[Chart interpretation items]

------------------------------------------------

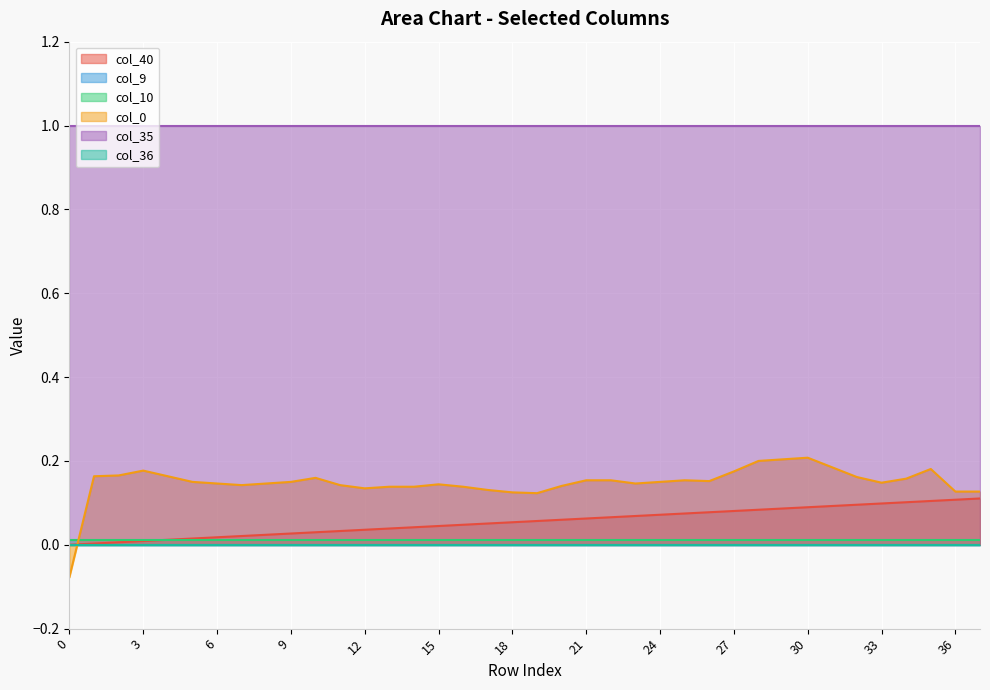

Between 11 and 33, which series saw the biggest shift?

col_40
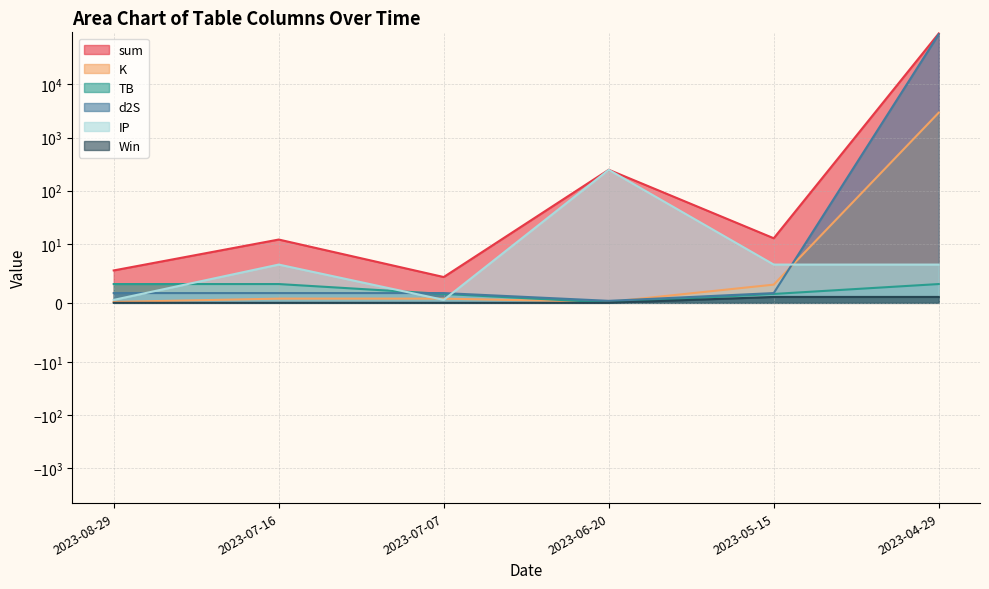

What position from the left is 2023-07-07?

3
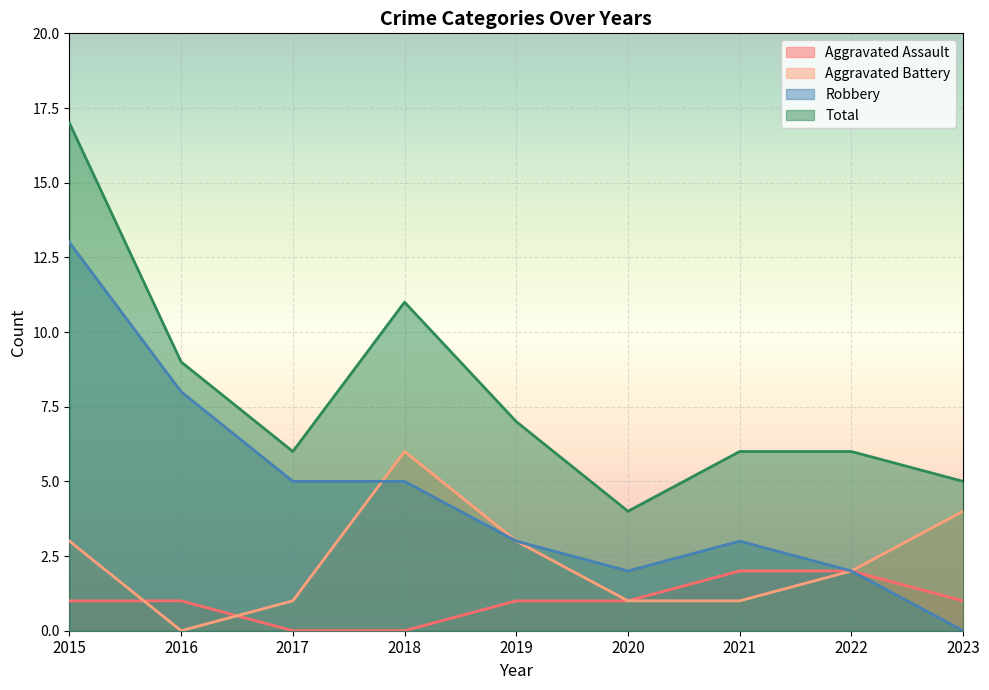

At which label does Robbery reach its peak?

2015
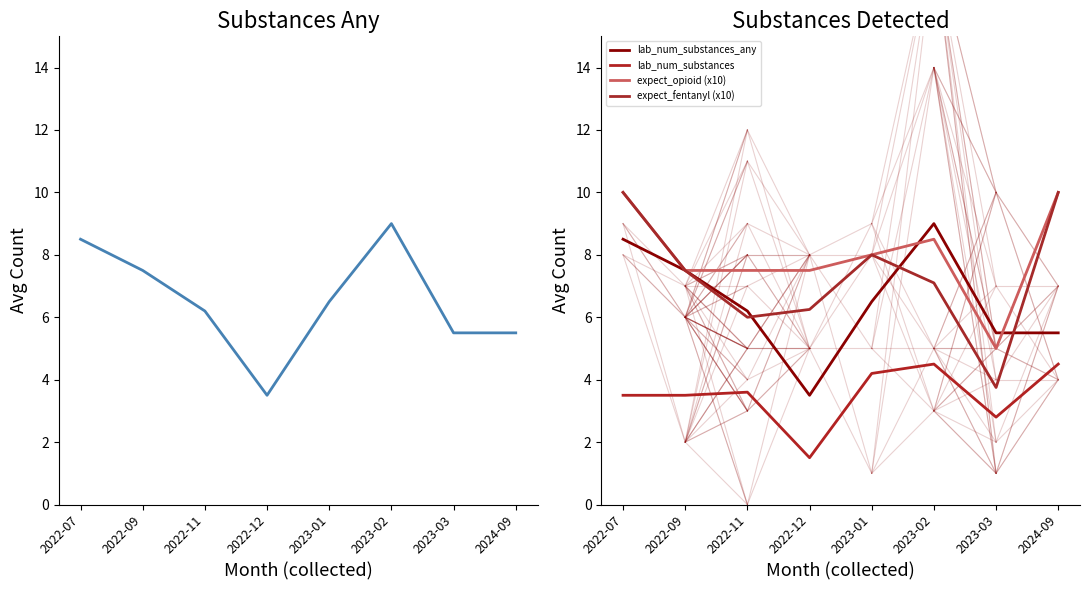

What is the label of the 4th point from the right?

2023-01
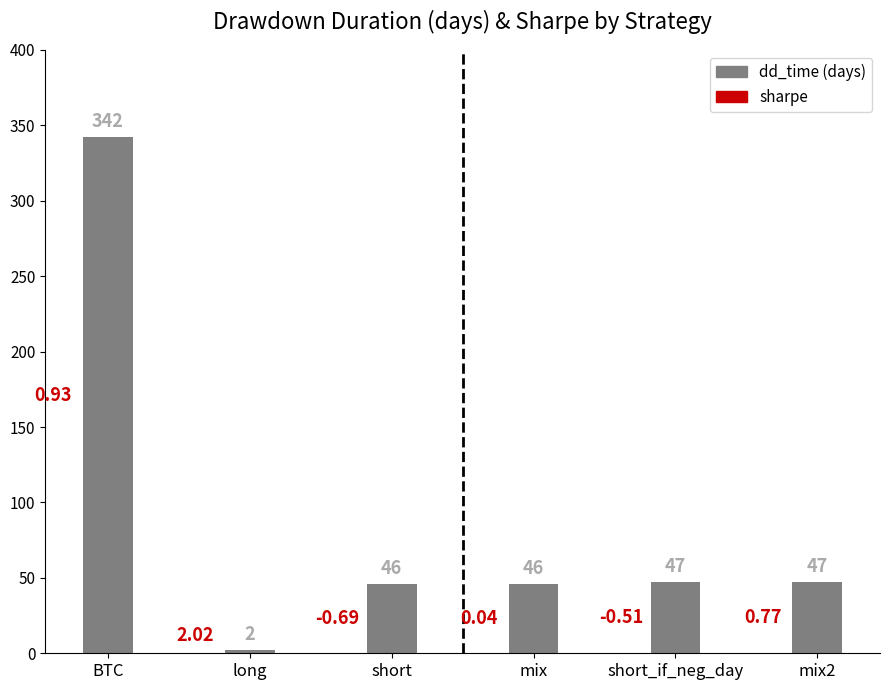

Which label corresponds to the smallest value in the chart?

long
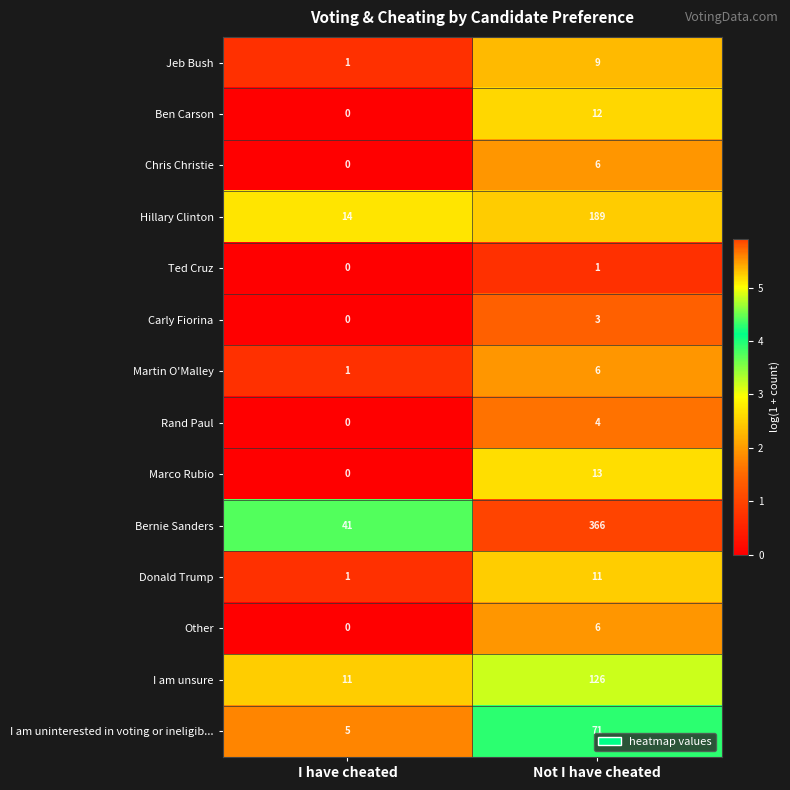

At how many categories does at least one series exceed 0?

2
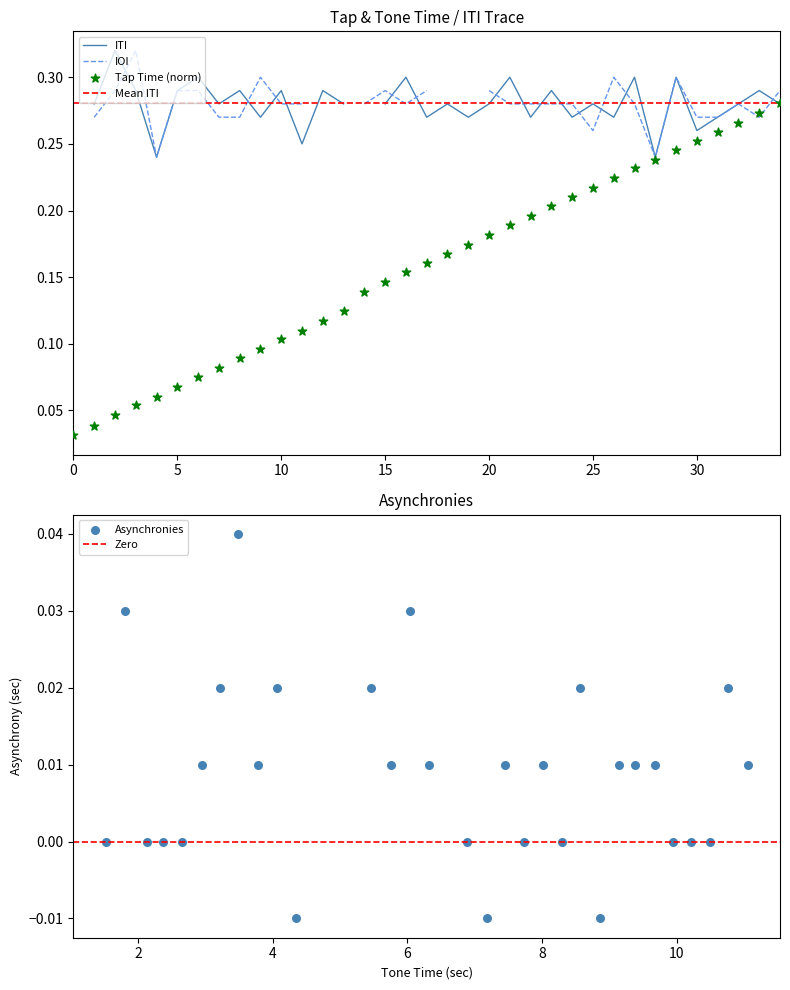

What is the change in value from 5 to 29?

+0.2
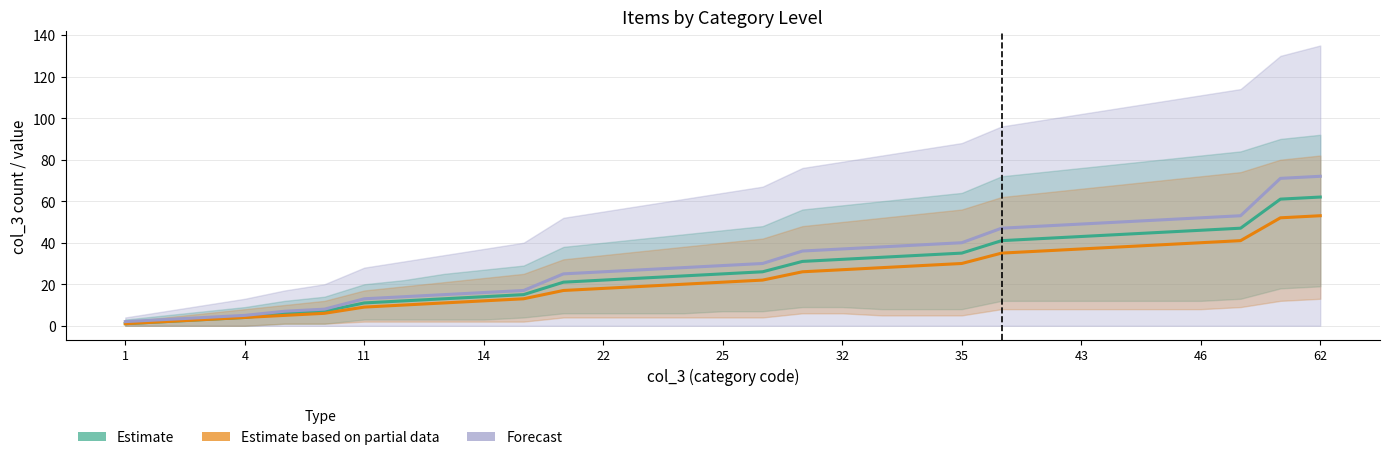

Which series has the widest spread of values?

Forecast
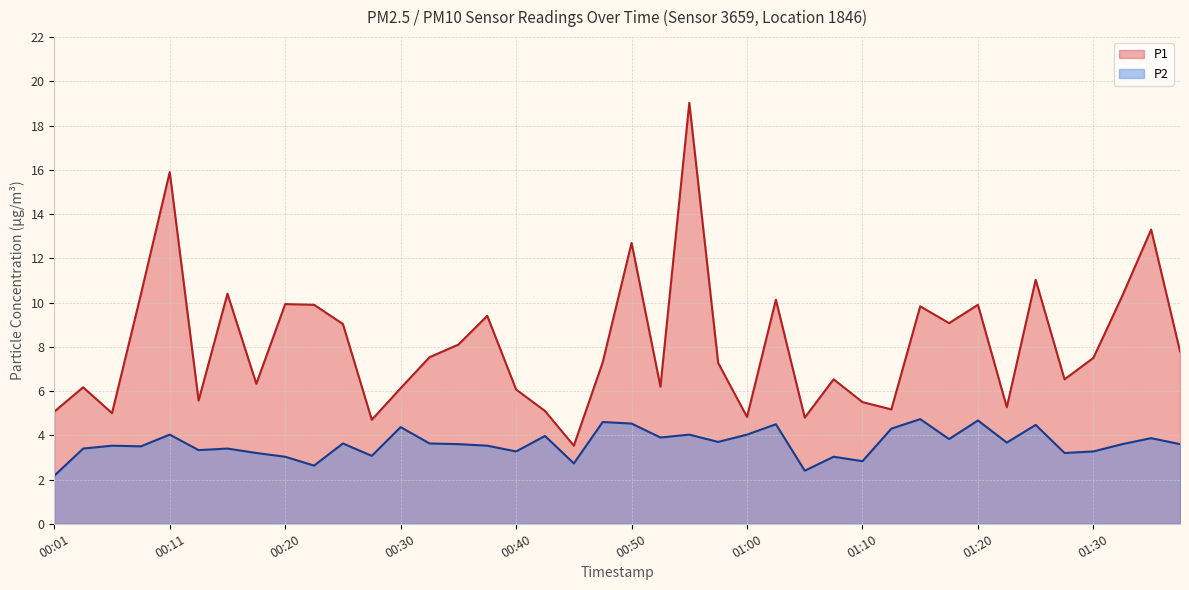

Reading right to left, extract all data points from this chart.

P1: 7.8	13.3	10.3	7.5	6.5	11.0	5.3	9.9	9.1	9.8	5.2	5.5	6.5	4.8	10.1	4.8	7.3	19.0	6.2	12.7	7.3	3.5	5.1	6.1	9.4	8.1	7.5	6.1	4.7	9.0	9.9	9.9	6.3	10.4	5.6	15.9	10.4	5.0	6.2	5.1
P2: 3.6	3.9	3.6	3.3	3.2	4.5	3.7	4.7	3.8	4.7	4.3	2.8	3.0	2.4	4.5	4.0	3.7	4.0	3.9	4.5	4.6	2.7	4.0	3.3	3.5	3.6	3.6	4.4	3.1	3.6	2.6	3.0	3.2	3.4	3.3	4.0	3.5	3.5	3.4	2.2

------------------------------------------------

Duplicate everything above from the line containing "What position from the left is 2023-07-07?" down to the line containing "Reading right to", both included, and leave out the pictures.

What position from the left is 2023-07-07?

3

At which label does Robbery reach its peak?

2015

What is the label of the 4th point from the right?

2023-01

Which label corresponds to the smallest value in the chart?

long

At how many categories does at least one series exceed 0?

2

What is the change in value from 5 to 29?

+0.2

Which series has the widest spread of values?

Forecast

Reading right to left, extract all data points from this chart.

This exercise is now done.